Produced in 1927, The Jazz Singer brought sound film to Hollywood. Directed by Alan Crosland and starring Al Jolson, the film was based on the 1922 short story "The Day of Atonement" by Samson Raphaelson. This story of Jewish assimilation to American culture through popular music has been adapted as a Broadway play (starring George Jessel in 1925), two radio plays (both starring Al Jolson in 1936 and 1947), a televised production (starring Jerry Lewis in 1959), and two subsequent film versions (starring Danny Thomas in 1953 and Neil Diamond in 1980). The Jazz Singer not only illustrates the emergent sound technology of the 1920s, but also illustrates the mainstream acceptance of jazz music and comments on the acculturation process of immigrants to America.

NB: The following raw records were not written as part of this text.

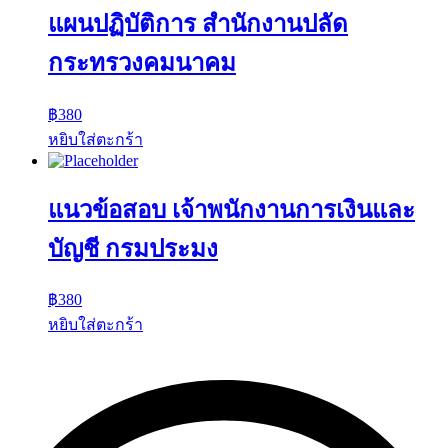
แผนปฏิบัติการ สำนักงานปลัด
กระทรวงคมนาคม
฿
380
หยิบใส่ตะกร้า
แนวข้อสอบ เจ้าพนักงานการเงินและ
บัญชี กรมประมง
฿
380
หยิบใส่ตะกร้า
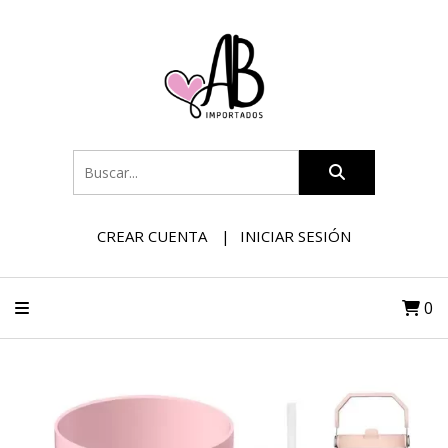
CREAR CUENTA
INICIAR SESIÓN
0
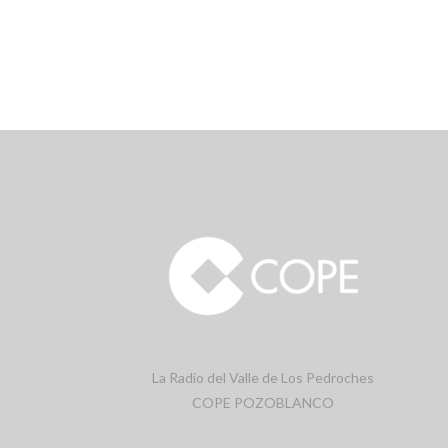
La Radio del Valle de Los Pedroches
COPE POZOBLANCO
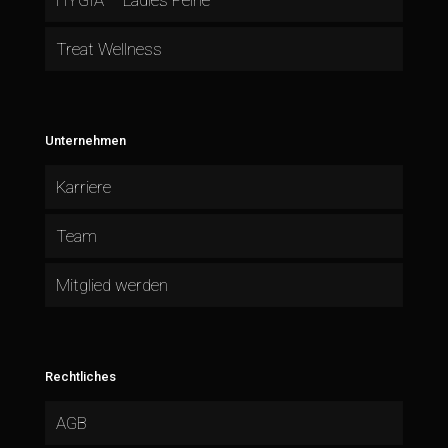
HYGIA – Ladies Peine
Treat Wellness
Unternehmen
Karriere
Team
Mitglied werden
Rechtliches
AGB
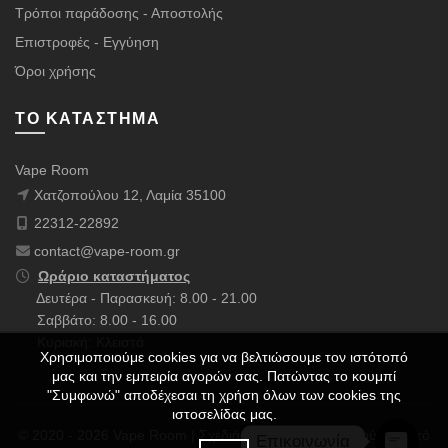
Τρόποι παράδοσης - Αποστολής
Επιστροφές - Εγγύηση
Όροι χρήσης
ΤΟ ΚΑΤΆΣΤΗΜΑ
Vape Room
Χατζοπούλου 12, Λαμία 35100
22312-22892
contact@vape-room.gr
Ωράριο καταστήματος
Δευτέρα - Παρασκευή: 8.00 - 21.00
Σαββάτο: 8.00 - 16.00
Κυριακή: Κλειστά
Χρησιμοποιούμε cookies για να βελτιώσουμε τον ιστότοπό
μας και την εμπειρία αγορών σας. Πατώντας το κουμπί
"Συμφωνώ" αποδέχεσαι τη χρήση όλων των cookies της
ιστοσελίδας μας.
© 2020 - 2026 Vape Room | Σχεδιάστηκε με ❤️ & Πολλούς ☕ από
Επικοινωνία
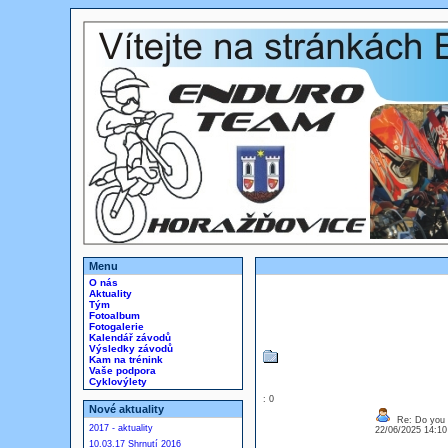
Menu
O nás
Aktuality
Tým
Fotoalbum
Fotogalerie
Kalendář závodů
Výsledky závodů
Kam na trénink
Vaše podpora
Cyklovýlety
: 0
Nové aktuality
Re: Do you l
2017 - aktuality
22/06/2025 14:1
10.03.17 Shrnutí 2016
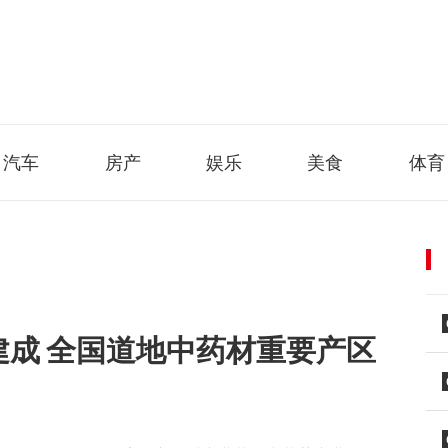
汽车
房产
娱乐
美食
体育
建成 全国道地中药材重要产区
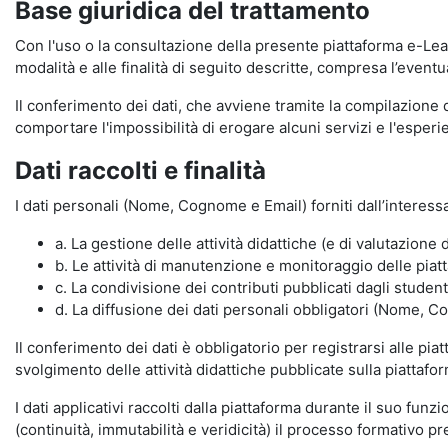
Base giuridica del trattamento
Con l'uso o la consultazione della presente piattaforma e-Lear
modalità e alle finalità di seguito descritte, compresa l’eventu
Il conferimento dei dati, che avviene tramite la compilazione 
comportare l'impossibilità di erogare alcuni servizi e l'esp
Dati raccolti e finalità
I dati personali (Nome, Cognome e Email) forniti dall’interessa
a. La gestione delle attività didattiche (e di valutazio
b. Le attività di manutenzione e monitoraggio delle piatta
c. La condivisione dei contributi pubblicati dagli student
d. La diffusione dei dati personali obbligatori (Nome, Co
Il conferimento dei dati è obbligatorio per registrarsi alle pi
svolgimento delle attività didattiche pubblicate sulla piattafo
I dati applicativi raccolti dalla piattaforma durante il suo fu
(continuità, immutabilità e veridicità) il processo formativo pre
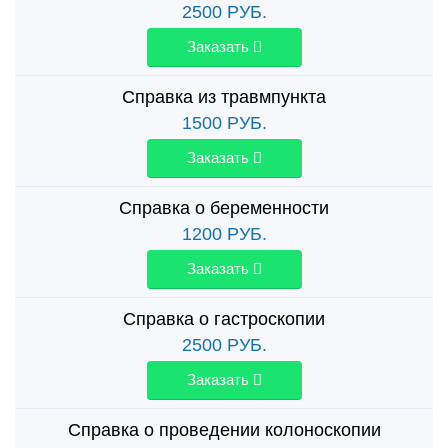
2500
РУБ.
Заказать
Справка из травмпункта
1500
РУБ.
Заказать
Справка о беременности
1200
РУБ.
Заказать
Справка о гастроскопии
2500
РУБ.
Заказать
Справка о проведении колоноскопии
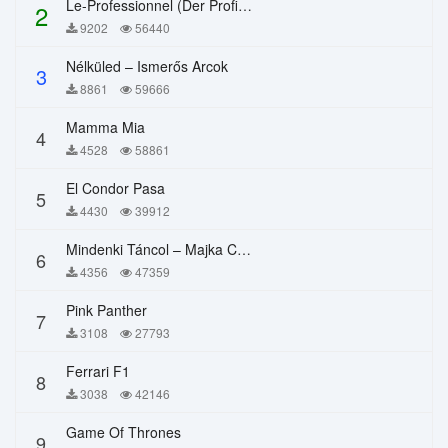
Le-Professionnel (Der Profi) – Chi Mai
2
9202
56440
Nélküled – Ismerős Arcok
3
8861
59666
Mamma Mia
4
4528
58861
El Condor Pasa
5
4430
39912
Mindenki Táncol – Majka Curtis, Péter Majoros
6
4356
47359
Pink Panther
7
3108
27793
Ferrari F1
8
3038
42146
Game Of Thrones
9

The Jazz Singer recounts the story of Jakie Rabinowitz, the son of immigrant parents in New York, who is expected to succeed his father, as well as many ancestors, as the cantor in their synagogue. But young Jakie has ambitions of fame and fortune as a jazz singer, expressing himself in American popular music instead of Jewish religious music. Jakie's intentions of singing popular music leads to his father's denunciation and sends Jakie (now Jack Robin) to a career on the vaudeville circuit. As Jack's career progresses he falls in love with Mary Dale, a star dancer and gentile. Jack's two worlds collide when he accepts a part in a Broadway revue (starring Mary) and returns to New York upon his father's sixtieth birthday. Jack's father has still not accepted his son, but seeing him results in his father falling ill. In the film's climatic scene, Jack must decide between the show's opening on Broadway or filling in for his dying father at the synagogue singing "Kol Nidre" for Yom Kippur, the day of atonement. Jack fulfills his father's dying wish, and still manages to make it big on Broadway, bringing a sense of balance between his parents' old-world immigrant ways and his new Americanized life.

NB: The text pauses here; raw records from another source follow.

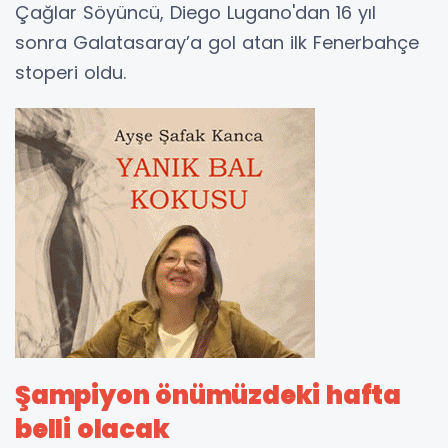
Çağlar Söyüncü, Diego Lugano'dan 16 yıl
sonra Galatasaray’a gol atan ilk Fenerbahçe
stoperi oldu.
Şampiyon önümüzdeki hafta
belli olacak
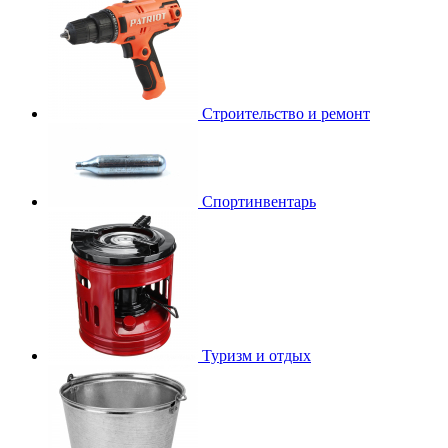
Строительство и ремонт
Спортинвентарь
Туризм и отдых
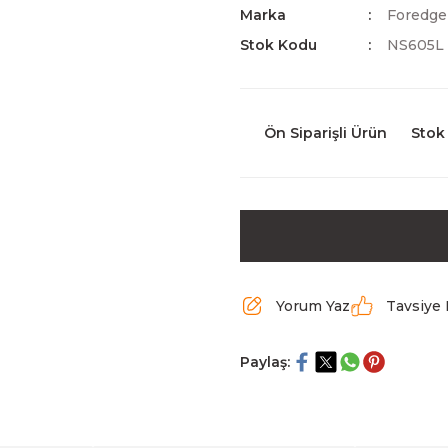
Marka
Foredge
Stok Kodu
NS605L
Ön Siparişli Ürün
Stok
Yorum Yaz
Tavsiye 
Paylaş:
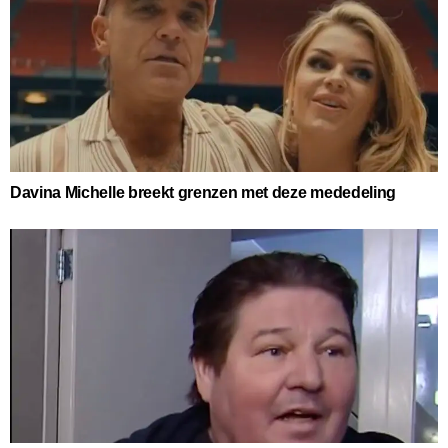
Davina Michelle breekt grenzen met deze mededeling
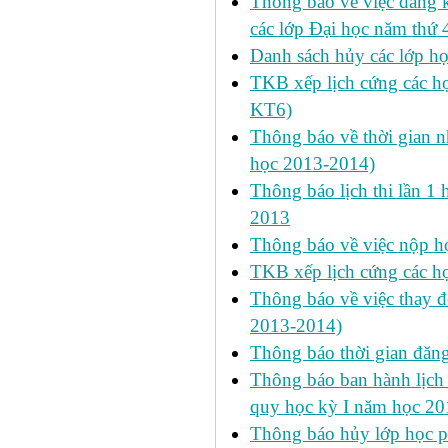
Thông báo về việc đăng 
các lớp Đại học năm thứ 
Danh sách hủy các lớp h
TKB xếp lịch cứng các h
KT6)
Thông báo về thời gian n
học 2013-2014)
Thông báo lịch thi lần 1 
2013
Thông báo về việc nộp học
TKB xếp lịch cứng các h
Thông báo về việc thay đ
2013-2014)
Thông báo thời gian đăn
Thông báo ban hành lịch 
quy học kỳ I năm học 2
Thông báo hủy lớp học ph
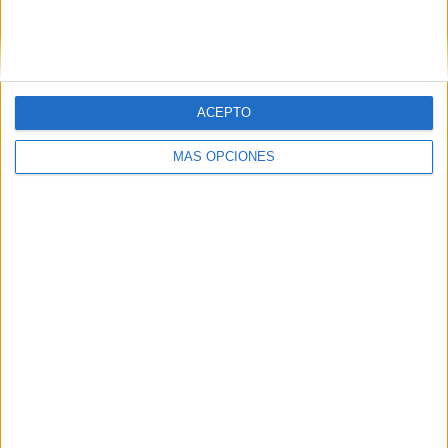
Buscar
ACEPTO
¿TE GUSTA NUESTRO MATERIAL?
MÁS OPCIONES
Introduce tu email para unirte a otros
80.867 suscriptores.
Dirección
de
email
Suscribir
SIGUE NUESTROS TABLEROS EN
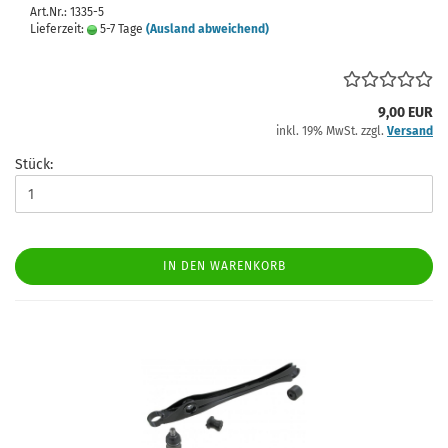
Art.Nr.: 1335-5
Lieferzeit:
5-7 Tage
(Ausland abweichend)
9,00 EUR
inkl. 19% MwSt. zzgl.
Versand
Stück:
IN DEN WARENKORB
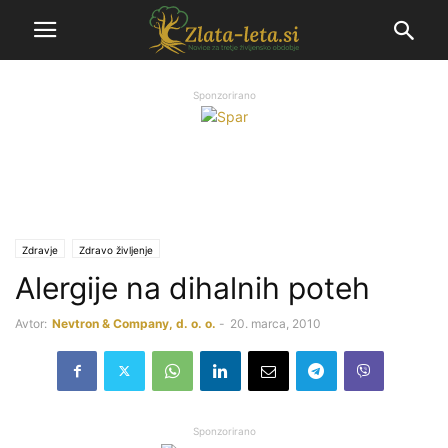
Sponzorirano
Zdravje
Zdravo življenje
Alergije na dihalnih poteh
Avtor:
Nevtron & Company, d. o. o.
-
20. marca, 2010
Sponzorirano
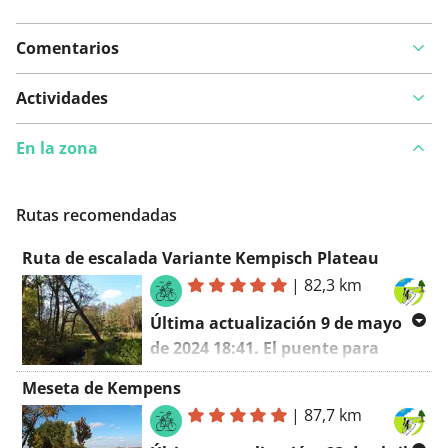
Comentarios
Ver en el mapa
Actividades
En la zona
¿Has notado algo en esta ruta?
Añadir un problema
Rutas recomendadas
Ruta de escalada Variante Kempisch Plateau
|
82,3 km
Última actualización 9 de mayo
de 2024 18:41. El puente para
bicicletas sobre la N75 ha sido
Meseta de Kempens
inaugurado, la ruta ahora pasa
|
87,7 km
sobre el puente para bicicletas.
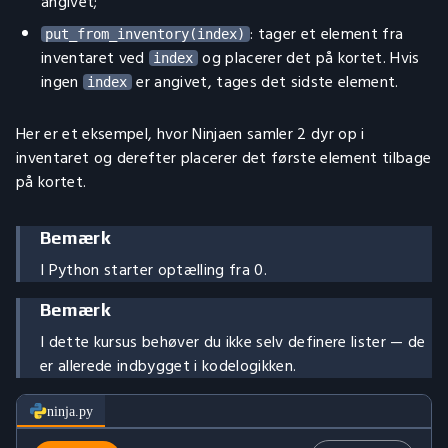
angivet;
: tager et element fra
put_from_inventory(index)
inventaret ved
og placerer det på kortet. Hvis
index
ingen
er angivet, tages det sidste element.
index
Her er et eksempel, hvor Ninjaen samler 2 dyr op i
inventaret og derefter placerer det første element tilbage
på kortet.
Bemærk
I Python starter optælling fra 0.
Bemærk
I dette kursus behøver du ikke selv definere lister — de
er allerede indbygget i kodelogikken.
ninja.py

The Jazz Singer is often referred to as the first sound film, yet this is only partially true. The idea of synchronized sound and motion picture is as old as the movies themselves, but it was not until the early 1920s that a workable method of recording both image and sound came into use. Warner Brothers studio was the first to undertake sound film production, primarily as a last ditch effort to battle the larger studios who had, by the 1920s, solidified their hold on the movie industry. Warner's first efforts at sound film were variety programs with talking shorts, musical numbers, and staged productions using a sound-on-disc recording technology. Fox studios also entered the sound film market with its Movietone newsreels which presented news stories with a sound-on-film technology. Different studios could utilize different sound formats since each studio primarily exhibited at their own theaters. Warner's The Jazz Singer, however, was the first feature film to integrate the use of sound, both music and dialogue, into the story itself. The film is primarily a silent film with a musical soundtrack, but in several scenes, synchronized singing and dialogue are presented, most notably in the scene where Jack sings to his mother and after finishing one song says to her "You ain't heard nothin' yet."

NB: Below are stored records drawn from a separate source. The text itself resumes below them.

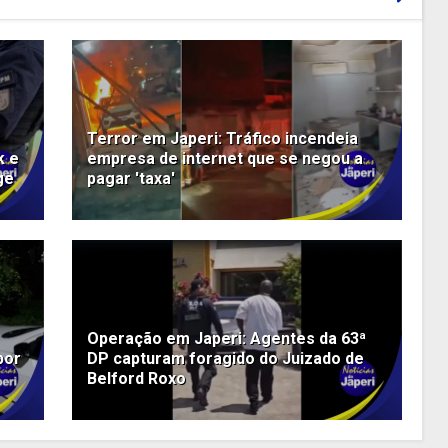
Terror em Japeri: Tráfico incendeia
k e
empresa de internet que se negou a
ge
pagar 'taxa'
Operação em Japeri: Agentes da 63ª
por
DP capturam foragido do Juizado de
Belford Roxo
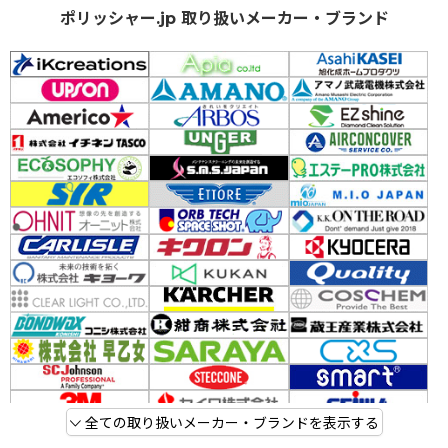
ポリッシャー.jp 取り扱いメーカー・ブランド
全ての取り扱いメーカー・ブランドを表示する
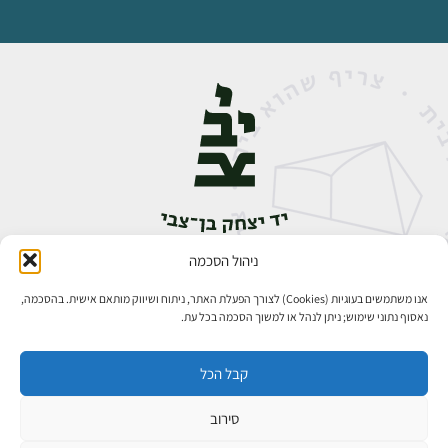
ניהול הסכמה
אבן גבירול 14, רחביה, ירושלים
טלפון:
02-5398888
אנו משתמשים בעוגיות (Cookies) לצורך הפעלת האתר, ניתוח ושיווק מותאם אישית. בהסכמה,
נאסוף נתוני שימוש; ניתן לנהל או למשוך הסכמה בכל עת.
קבל הכל
סירוב
כל הזכויות שמורות ליד יצחק בן־צבי ירושלים ©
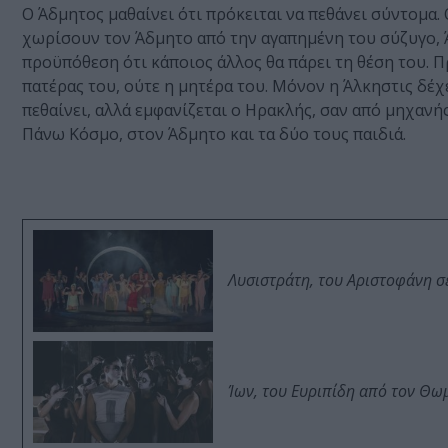
Ο Άδμητος μαθαίνει ότι πρόκειται να πεθάνει σύντομα.
χωρίσουν τον Άδμητο από την αγαπημένη του σύζυγο, 
προϋπόθεση ότι κάποιος άλλος θα πάρει τη θέση του. 
πατέρας του, ούτε η μητέρα του. Μόνον η Άλκηστις δέχε
πεθαίνει, αλλά εμφανίζεται ο Ηρακλής, σαν από μηχανής
Πάνω Κόσμο, στον Άδμητο και τα δύο τους παιδιά.
Λυσιστράτη, του Αριστοφάνη σ
Ίων, του Ευριπίδη από τον Θ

The film's significance goes beyond its historical role in film technology to illustrate the mainstream acceptance of jazz music as an American art form. Even though the music in the film is not, strictly speaking, jazz music, its does contain elements of jazz style, such as increased syncopation and a blues tonality. More importantly, the film expresses the belief that jazz music is an Americanizing force since it is a uniquely American form of music. The original author of the story, Samson Raphaelson, wrote in the introduction to the published stage play that "in seeking a symbol of the vital chaos of America's soul, I find no more adequate one than jazz." Ironically, in order to perform jazz music onstage Jack Robin dons the costume of a minstrel performer, including blackface. Jack "becomes" black in order to become an American, and in the process reinforces nineteenth-century stereotypes of African Americans in popular culture. The film promotes both acculturation and the maintenance of ethnic identity as significant parts of economic prosperity and success, the American dream.

St. James Encyclopedia of Popular Culture, 2002 Gale Group.